I suspect that anyone reading my blog will notice that unlike other blogs, I tend to post about things I’m going to do, not things that I’ve done. My latest interest is in neural networks. I think that I have a good grasp of how they work aside from things like how to pick an activation function. And I even feel comfortable saying that I understand how they are used for different situations. I have a very good understanding of evolution algorithms for training the networks.
Neural networks are still perplexing in some ways. For instance, how would I teach a network using the reinforcement method? Biological networks like our brains are more complex than computer neural networks and can learn using reinforcement; Success at something strengthens the pathways that led to the success. Since learning involves trying to do something over and over and seeing the various outcomes, there must be some variable to the process, and it’s this variable that I don’t quite understand. I’ll explain how to evolve a network and then explain why reinforcement training is not at all the same (in my mind).
Neural Network Evolution
A neural network in a computer consists of nodes that act (slightly) like biological neurons. The neurons are connected together in a network. The network can be designed in numerous ways to achieve varying results but simple networks are all fairly similar to each other with a set of input neurons, connections to a set of internal neurons, and connections from those to output neurons. It is the internal neurons that make the networks interesting. Now assume that you have a network that is good at whatever task it is designed and trained for; If you feed it a set of inputs, you will get outputs that are a useful result; Input information about the shape of the road ahead and you will get output that can steer a car properly down the road. This all works because the various neural connections have varying strengths.
The easiest way to make a successful network is to design it and program all of the connections ahead of time. Some of the human brain works this way and we don’t need to learn everything our brain does, or at least it seems that way. The next easiest way to get to having a good network is to create a lot of copies of the network and then make random small changes. Then use the network for the designed task and throw out all of the unsuccessful variations, and even some that are successful if they are not best. Then take the most successful variations and repeat the process by copying them and mutating them. Keep an unmodified copy so you don’t lose progress. This is evolution by “natural” selection. The selection is “natural” because there is no thought given to it and it is simply the environment and network that determine which mutations are kept and which are thrown out. This is how biological evolution works.

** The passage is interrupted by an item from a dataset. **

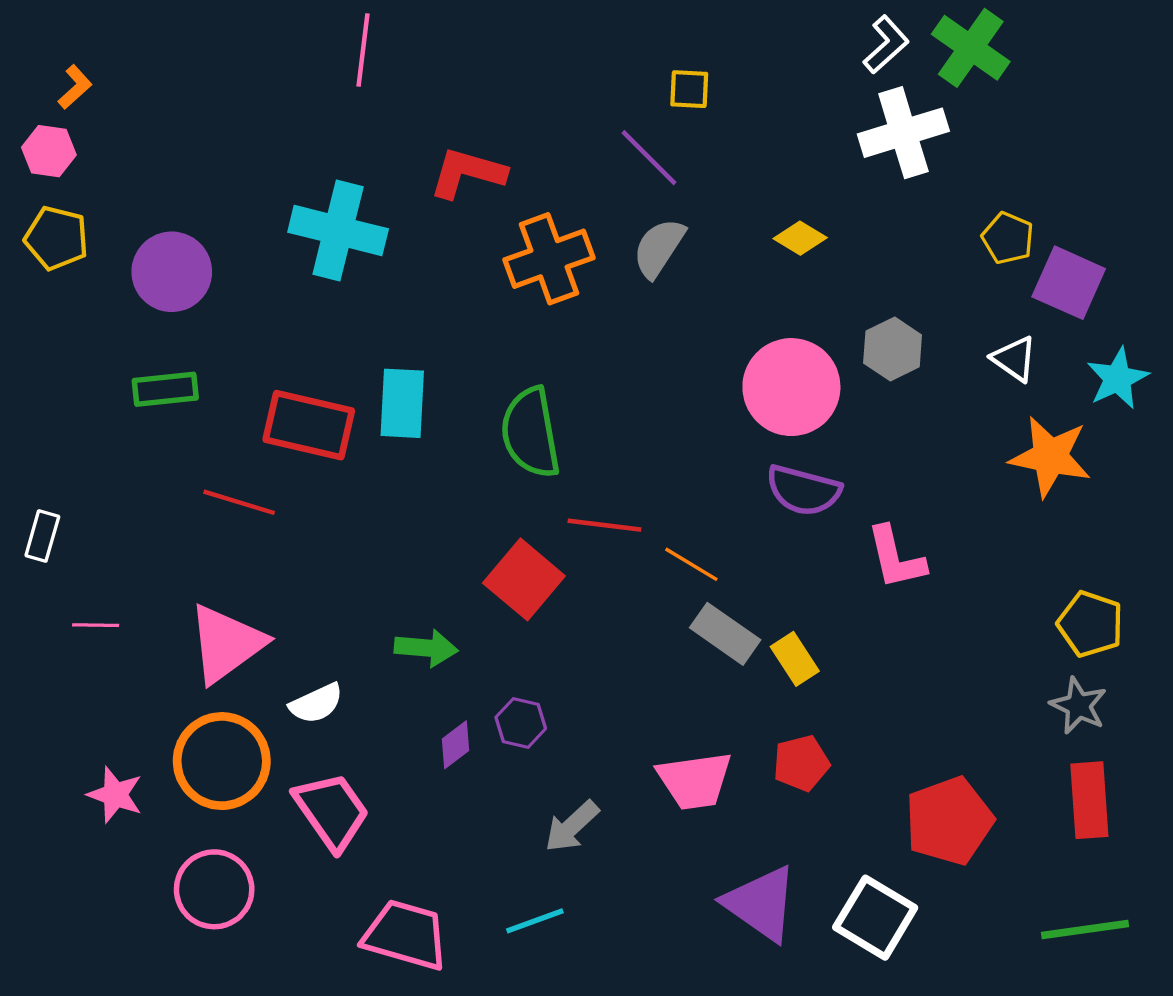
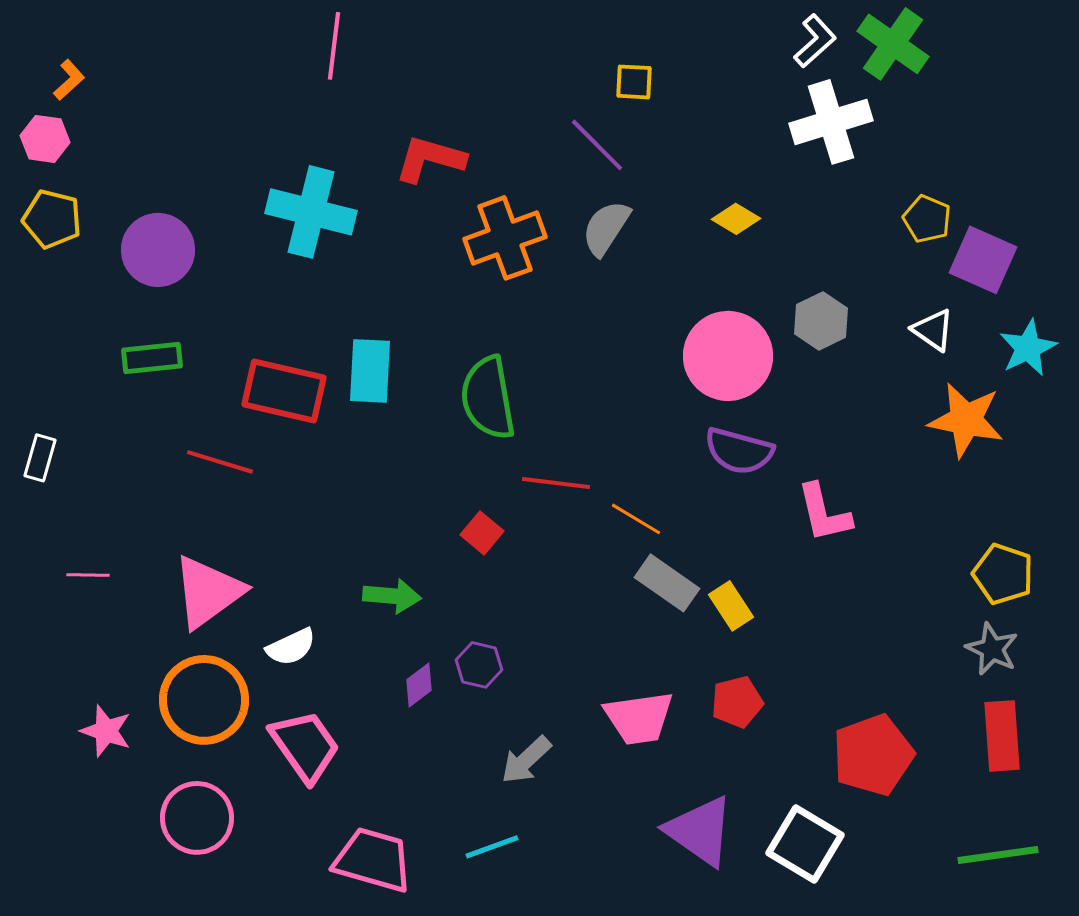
white rectangle: (42, 536) -> (40, 458), moved
red square: (524, 579) -> (482, 533), size x0.6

Neural Network Reinforcement Training
Now we are on to a subject I know nothing about. I imaging the reinforcement training as a series of attempts followed by adjustments to the network based on the results. But one thing that seems to still be required is variation in the network. Imagine you are trying to play a guitar and you read the music and move your fingers to make some sounds. You have some way to detect that your sounds are not what you expect, maybe by comparing the memory of the sounds you just made to the memory of sounds made by a professional you listened to. Or maybe you simply play back the memory of what you just played and observe that the lengths of the various notes are not as expected. Now what? Your brain is now going to either strengthen the network or weaken it. But how does the brain know what parts of the network contributed to the successful parts of the practice and what parts contributed to failure? That’s the part that makes no sense to me. The first thing to do is ignore the human brain because it’s too complex and does things we can probably not do in our neural network. What do we do then? One idea is to “try” something different each time and just reinforce the successes. Instead of mutating a bunch of child networks from a “good” parent, we take the one network and perform some math on it base don outcome; Maybe the values of all connections are exponentially increased so strong connections get much stronger but weak connections hardly get stronger at all. Then, to keep the connections within a good numeric range, we linearly lower all connection strengths. This is something that scientists think happens in human brains while we sleep; Stronger connections are made stronger as we learn things during the day then all connections are lowered during the night. The effect is to negate any false positives from training. Another way to say that is to say that some of what we did wrong was also rewarded and considered good but since it wasn’t a lot, it gets set back to zero the next day as all connection strengths are lowered. The connections that contributed to a lot of success are not lowered to zero and voila, we have changes our network and learned something!
If it was not obvious, both techniques require some sort of variation in the network during training. With evolution, random changes that have good results are simply kept and the changes that are bad are thrown out completely. With reinforcement, and this is just how it seems to me to work, random changes are all kept but those that pass on high values through their connections are kept strong while weak connections are “lost”. It’s still not right since these simulated neural networks are mathy and maybe low strength connections are important too. Maybe any connection that has a low strength needs to be lowered exponentially and then during the “sleep” portion of the training, all connections are moved a bit towards a mid-value.
The end result of this will be a web page that has a pivot and a beam. On the beam is a ball. The neural network will attempt to balance the ball in the middle of the beam. I’ll add some way to put the ball on the beam and give it some movement to see the working network in action. I will also have a way to place the ball and give it speed randomly for training. The neat thing is that every time the network runs manually from a user placing the ball somewhere on the beam, it will still learn using a reinforcement method.
There are still tons of questions. For instance, how do I determine if the network was more of less successful give that the ball might be placed at locations that require a different amount of time to resolve? Is the time to stability enough of a measure? What about keeping track of deviation from the center and treating any training where the ba result? We’ll see.